Alors qu’il dressait le bilan de la présence de Mayotte au 3e forum des RUP à Bruxelles en septembre dernier, Daniel Zaïdani affirme que Mayotte vient de perdre 44 M€ «car les autres se sont servis». Une certaine concurrence avec La Réunion commence à se faire jour.
Ce devait être un moment consensuel. La réunion débutée (avec 50 minutes de retard) vendredi après-midi promettait de rassembler les membres de la délégation qui a représenté Mayotte à Bruxelles pour le 3e forum des régions ultrapériphériques. Si l’ensemble des participants –politiques, et socio-professionnels- s’est réjoui du déroulement de l’événement, deux préoccupations se sont imposées dans les débats.
Tous s’accordent à dire que si l’Europe est une chance pour Mayotte, l’inverse est également vrai car notre département permet une véritable présence du Vieux continent dans le Nord du Canal du Mozambique.
L’Europe reconnaît logiquement une place particulière à notre département sur certains questions comme celle de la pêche: avec la Guyane, Mayotte est invitée début décembre pour une rencontre avec le comité des pêches à Bruxelles. Et la rencontre intervient alors que des mesures de compensations des surcoûts pour la pêche et l’aquaculture à Mayotte sont enfin actées.

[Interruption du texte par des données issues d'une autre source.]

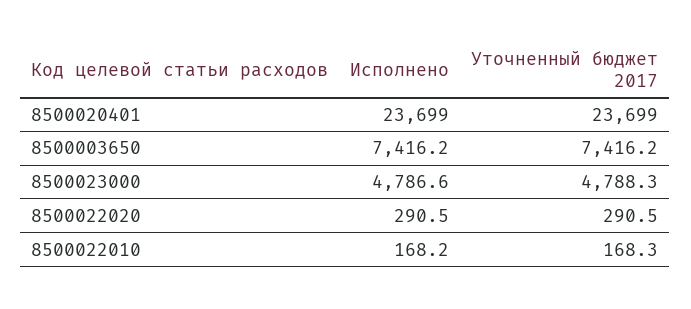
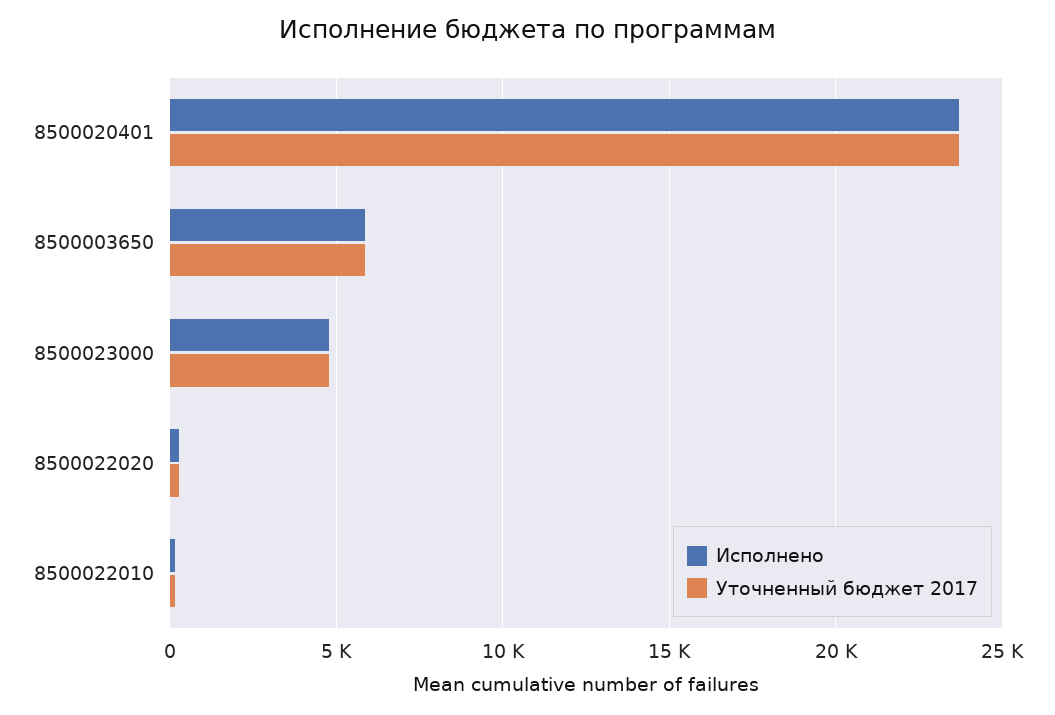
  {
    "Исполнено": {
      "8500020401": 23699,
-     "8500003650": 7416.2,
+     "8500003650": 6000,
      "8500023000": 4786.6,
      "8500022020": 290.5,
      "8500022010": 168.2
    },
    "Уточненный бюджет 2017": {
      "8500020401": 23699,
-     "8500003650": 7416.2,
+     "8500003650": 6000,
      "8500023000": 4788.3,
      "8500022020": 290.5,
      "8500022010": 168.3
    }
  }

L’enjeu économique est de taille : «Nous ne visons pas l’exportation mais la production pour le marché local, rappelle Régis Masséaux alors que Mayotte réalise «1.500 kg d’importations de produits de pêche chaque année.»
La Réunion installe des intérêts dans la zone
Lors du forum de RUP à Bruxelles, de nombreux contacts ont été noués avec des membres de la Commission mais également avec d’autres RUP comme les Açores pour faire avancer nos intérêts sur ce dossier mais il se pourrait que la compétition provienne d’un front que nous n’attendions pas.

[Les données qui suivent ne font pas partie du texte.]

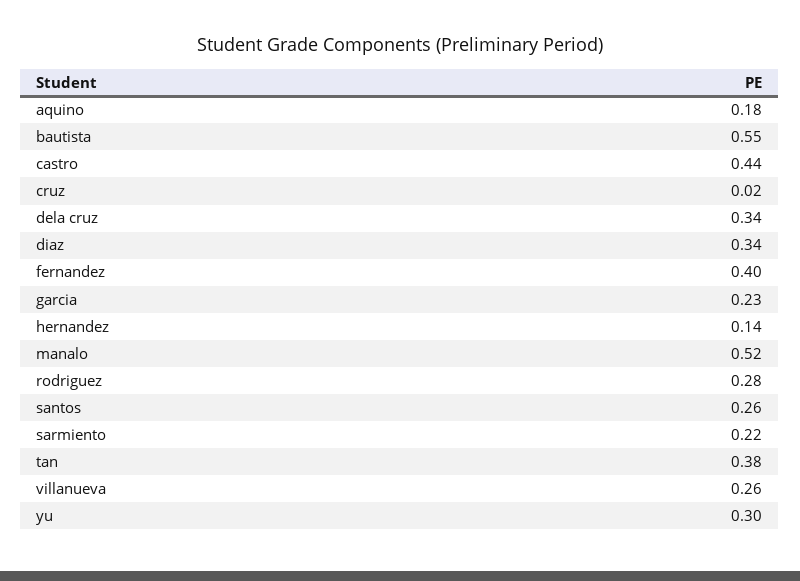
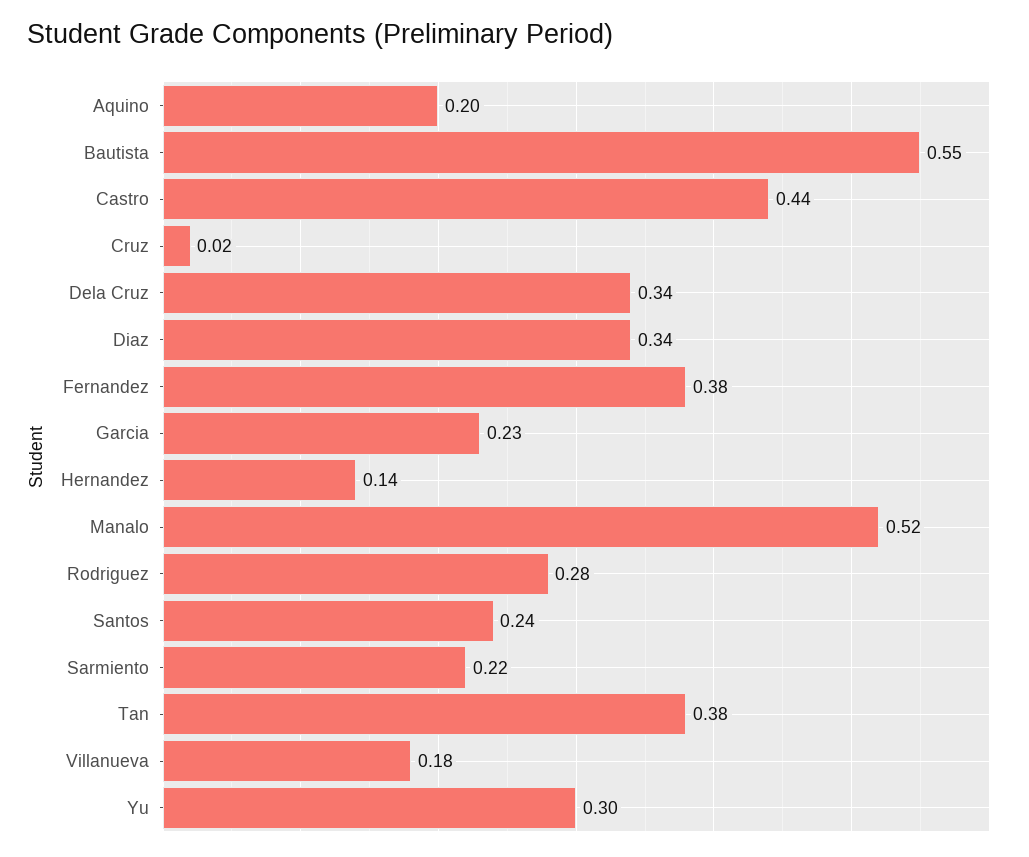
  {
-   "aquino": 0.18,
+   "aquino": 0.2,
    "bautista": 0.55,
    "castro": 0.44,
    "cruz": 0.02,
    "dela cruz": 0.34,
    "diaz": 0.34,
-   "fernandez": 0.4,
+   "fernandez": 0.38,
    "garcia": 0.23,
    "hernandez": 0.14,
    "manalo": 0.52,
    "rodriguez": 0.28,
-   "santos": 0.26,
+   "santos": 0.24,
    "sarmiento": 0.22,
    "tan": 0.38,
-   "villanueva": 0.26,
+   "villanueva": 0.18,
    "yu": 0.3
  }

Notre place est tellement stratégique que La Réunion se positionne dans la zone. En investissant dans le secteur de la pêche en particulier aux Seychelles, «il ne faudrait pas que les Réunionnais, jaloux de perdre leur monopole européen dans la région, viennent participer au pillage de notre zone économique exclusive», prévient Régis Masséaux, président du syndicat des pêcheurs de Mayotte.
«Les Réunionnais ont appris à s’organiser et à faire front commun dans les années 1990», souligne Bacar Ali Boto, 1er adjoint au maire de Mamoudzou, pointant du doigt une faiblesse de Mayotte. L’élu est convaincu de la nécessité de copier cette méthode, il propose d’ailleurs au conseil général de «coordonner les politiques de coopération des communes et celle du conseil général», en rapprochant les services pour «travailler ensemble» vers l’extérieur.
La proposition a été immédiatement acceptée avec enthousiasme par Daniel Zaïdani. Le président du CG rappelle que, «plus que jamais, nous avons la nécessité de défendre le positionnement de Mayotte au sein de l’Union européenne sur 2 fronts : vers Bruxelles mais aussi vers Paris.»
«Nous avons perdu 44 millions»
Et le président Zaïdani de lâcher une information qui l’a fortement mécontenté : «400 millions d’euros étaient à répartir entre les RUP au titre du FEDER RUP (fonds européens de développement économique) et la répartition s’est faite sans Mayotte ! Compte tenu de notre population, nous avons perdu 44 millions qui auraient pu s’ajouter à ce que nous avions déjà. Au final, il ne nous reste plus que 2,8 millions d’euros parce que les autres s’étaient déjà servis !»
Et le président du CG de conclure : «Nous avons le PIB le plus faible de toute l’Union européenne. Au moment où on nous explique que le PIB de La Réunion a doublé en 15 ans, ils touchent plus de 2 milliards de fonds européens… Je ne pense pas que réclamer notre dû leur fasse du tort !»
Finalement, Daniel Zaïdani réclame, une fois encore, au gouvernement, qu’il installe à Mayotte un préfet de région qui serait à la tête de services de l’Etat régionalisés, des affaires maritimes à l’ARS, et qui ne dépendraient ainsi plus de La Réunion.